A failed sprint means you did not reach the sprint goal.
That can mean all stories but one were completed, but that one was critical to reach the goal.
Only you can know whether this is the case here.
Keep in mind that the stories pulled into the sprint are a forecast of what the team should be able to do. Saying "all stories must be done" as some inexperienced people do, is not very productive, because that means you have no focus in your sprint, with every story being of equal importance. In addition you set yourself up for failure, because if you can do X stories on average, you are bound to miss that forecast roughly every other sprint, that is the nature of "average" or forecast.
Backlog and 'Fail-fast' are at the very foundation of agile development.
In a way, 'Failure in a sprint' is actually a desirable quality.
Failed sprint, according to me, is a well-executed sprint.
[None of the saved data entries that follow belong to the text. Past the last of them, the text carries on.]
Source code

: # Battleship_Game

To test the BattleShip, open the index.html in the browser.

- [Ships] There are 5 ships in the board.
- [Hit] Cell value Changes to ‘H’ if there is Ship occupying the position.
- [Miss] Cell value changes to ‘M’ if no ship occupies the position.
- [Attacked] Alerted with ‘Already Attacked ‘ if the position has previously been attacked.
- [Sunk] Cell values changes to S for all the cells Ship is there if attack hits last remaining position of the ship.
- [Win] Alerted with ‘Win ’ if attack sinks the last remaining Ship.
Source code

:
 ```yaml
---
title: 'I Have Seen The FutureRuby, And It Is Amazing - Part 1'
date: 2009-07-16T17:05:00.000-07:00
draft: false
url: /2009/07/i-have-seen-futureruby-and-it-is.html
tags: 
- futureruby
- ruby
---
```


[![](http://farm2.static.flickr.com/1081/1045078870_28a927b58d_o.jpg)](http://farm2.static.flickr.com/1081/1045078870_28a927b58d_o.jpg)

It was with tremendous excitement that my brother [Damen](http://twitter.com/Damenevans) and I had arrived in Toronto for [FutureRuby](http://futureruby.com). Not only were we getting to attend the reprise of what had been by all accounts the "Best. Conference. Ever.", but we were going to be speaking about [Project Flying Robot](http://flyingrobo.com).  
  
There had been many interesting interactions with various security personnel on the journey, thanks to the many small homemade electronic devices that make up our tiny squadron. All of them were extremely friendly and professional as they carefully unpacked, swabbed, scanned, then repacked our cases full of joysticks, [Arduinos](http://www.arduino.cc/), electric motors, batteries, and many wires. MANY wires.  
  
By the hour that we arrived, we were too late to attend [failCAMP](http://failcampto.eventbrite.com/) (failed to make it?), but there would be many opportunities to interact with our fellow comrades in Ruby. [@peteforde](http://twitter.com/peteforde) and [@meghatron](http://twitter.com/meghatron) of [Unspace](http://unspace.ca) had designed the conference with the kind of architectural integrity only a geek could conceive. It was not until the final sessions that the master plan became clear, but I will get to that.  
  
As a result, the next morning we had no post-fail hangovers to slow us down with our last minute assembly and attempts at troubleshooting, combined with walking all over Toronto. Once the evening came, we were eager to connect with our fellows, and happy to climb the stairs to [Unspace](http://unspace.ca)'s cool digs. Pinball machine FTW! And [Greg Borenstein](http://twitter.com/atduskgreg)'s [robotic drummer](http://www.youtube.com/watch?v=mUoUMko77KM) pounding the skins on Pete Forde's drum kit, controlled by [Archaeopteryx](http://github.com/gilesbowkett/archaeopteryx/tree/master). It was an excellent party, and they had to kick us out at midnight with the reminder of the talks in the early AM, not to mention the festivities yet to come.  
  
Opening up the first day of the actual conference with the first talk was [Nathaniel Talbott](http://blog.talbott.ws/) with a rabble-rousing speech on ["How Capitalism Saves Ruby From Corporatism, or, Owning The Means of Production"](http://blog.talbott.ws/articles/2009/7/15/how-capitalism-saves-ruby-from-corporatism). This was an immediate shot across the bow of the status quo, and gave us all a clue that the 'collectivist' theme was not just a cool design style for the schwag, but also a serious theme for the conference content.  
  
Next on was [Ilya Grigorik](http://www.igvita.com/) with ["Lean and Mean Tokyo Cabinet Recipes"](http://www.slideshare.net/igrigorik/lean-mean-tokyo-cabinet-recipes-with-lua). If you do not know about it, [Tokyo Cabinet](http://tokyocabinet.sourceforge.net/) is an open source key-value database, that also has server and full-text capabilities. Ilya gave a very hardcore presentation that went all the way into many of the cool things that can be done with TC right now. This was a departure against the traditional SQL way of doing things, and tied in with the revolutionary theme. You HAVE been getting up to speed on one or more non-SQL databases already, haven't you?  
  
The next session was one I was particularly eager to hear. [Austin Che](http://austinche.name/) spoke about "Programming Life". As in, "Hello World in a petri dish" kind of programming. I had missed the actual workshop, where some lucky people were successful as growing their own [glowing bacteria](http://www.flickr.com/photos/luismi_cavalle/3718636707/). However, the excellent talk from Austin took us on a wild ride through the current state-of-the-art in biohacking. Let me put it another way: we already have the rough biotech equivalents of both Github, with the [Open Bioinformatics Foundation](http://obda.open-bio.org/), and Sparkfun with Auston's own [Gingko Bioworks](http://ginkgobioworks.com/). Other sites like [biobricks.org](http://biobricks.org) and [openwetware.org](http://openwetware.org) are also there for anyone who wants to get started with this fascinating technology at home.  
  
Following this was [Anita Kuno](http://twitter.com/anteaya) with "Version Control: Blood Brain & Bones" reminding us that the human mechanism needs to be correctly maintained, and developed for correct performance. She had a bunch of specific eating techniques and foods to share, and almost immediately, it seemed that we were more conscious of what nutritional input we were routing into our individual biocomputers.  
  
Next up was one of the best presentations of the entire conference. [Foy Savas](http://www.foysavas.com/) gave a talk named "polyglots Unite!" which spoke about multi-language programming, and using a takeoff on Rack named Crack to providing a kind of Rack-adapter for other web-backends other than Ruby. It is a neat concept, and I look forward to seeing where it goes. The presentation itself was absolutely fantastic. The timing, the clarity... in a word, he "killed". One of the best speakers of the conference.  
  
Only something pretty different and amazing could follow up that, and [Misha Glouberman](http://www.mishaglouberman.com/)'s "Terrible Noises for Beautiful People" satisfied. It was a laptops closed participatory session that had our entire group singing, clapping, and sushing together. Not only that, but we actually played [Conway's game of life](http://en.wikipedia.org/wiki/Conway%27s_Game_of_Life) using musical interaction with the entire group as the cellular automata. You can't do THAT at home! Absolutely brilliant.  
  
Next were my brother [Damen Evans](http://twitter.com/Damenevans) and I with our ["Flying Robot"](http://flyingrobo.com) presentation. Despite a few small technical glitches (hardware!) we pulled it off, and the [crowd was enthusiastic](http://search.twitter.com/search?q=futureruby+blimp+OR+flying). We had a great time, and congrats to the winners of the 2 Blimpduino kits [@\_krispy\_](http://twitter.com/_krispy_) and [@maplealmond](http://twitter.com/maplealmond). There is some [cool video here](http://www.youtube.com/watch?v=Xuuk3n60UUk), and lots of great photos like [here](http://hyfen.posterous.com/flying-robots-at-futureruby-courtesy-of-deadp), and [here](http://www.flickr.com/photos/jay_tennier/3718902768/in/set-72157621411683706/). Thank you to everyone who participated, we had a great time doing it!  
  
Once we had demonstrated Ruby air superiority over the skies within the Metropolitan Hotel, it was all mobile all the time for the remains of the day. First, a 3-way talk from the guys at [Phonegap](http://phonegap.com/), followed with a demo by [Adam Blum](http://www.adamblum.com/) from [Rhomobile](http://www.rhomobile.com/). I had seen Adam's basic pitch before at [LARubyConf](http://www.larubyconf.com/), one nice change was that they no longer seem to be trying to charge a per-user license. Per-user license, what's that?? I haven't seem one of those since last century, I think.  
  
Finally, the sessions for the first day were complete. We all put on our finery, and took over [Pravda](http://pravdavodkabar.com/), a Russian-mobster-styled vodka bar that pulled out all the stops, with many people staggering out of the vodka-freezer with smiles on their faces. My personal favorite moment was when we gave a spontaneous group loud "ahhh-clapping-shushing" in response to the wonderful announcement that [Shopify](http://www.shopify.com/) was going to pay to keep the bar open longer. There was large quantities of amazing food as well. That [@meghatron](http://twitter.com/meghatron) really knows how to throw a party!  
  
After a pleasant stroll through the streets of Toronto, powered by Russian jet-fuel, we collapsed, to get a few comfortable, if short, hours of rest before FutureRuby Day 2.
Failure facilitates continuous improvement.
100% success of sprint happens in 2 cases:
- Team is complacent and is not pursuing ambitious goals.
- Organization is adhering to strict process that does not allow team to operate efficiently / creatively.
Major failure of sprint happens when the organization has a governance model / an unavoidable process that interferes with development activities.
Small failures do happen (supposed to happen) in a well-executed sprint.
For my 2 pence worth:
Lets not get confused between a sprint that has "Failed" and a sprint that is a "Failure". IMHO. A sprint that fails is a sprint that does not meet its target (ie: deliver all of the points that were assigned to it). That is NOT a failure! That is an opportunity to identify practices by the team that can be (and must be) addressed. It is something that must be reviewed during the retrospective, identifying what the cause was, what the remedy could be, and a clear plan of action to implement that remedy.
A failure on the other hand can be boiled down to one of two things. Firstly, a sprint delivers nothing. Zero points. Unless all of the developers and / or testers go on strike, or some disaster occurs and no one can do any work, this is impossible. No matter how little, something is delivered.
Secondly, The sprint goal is missed. In my experience as a scrum master, this happens through interference. If story refinement is done correctly, each story that is promoted to the sprint and its acceptance criteria must adhere to that goal otherwise, why include the story. Assuming stories are not added mid print, if refinement is done correctly and the sprint goal is still missed then someone has messed around with the stories after they were promoted to the sprint.
As with a failed sprint, a sprint that is a failure must have the root cause of that failure analysed during the retrospective and dealt with appropriately.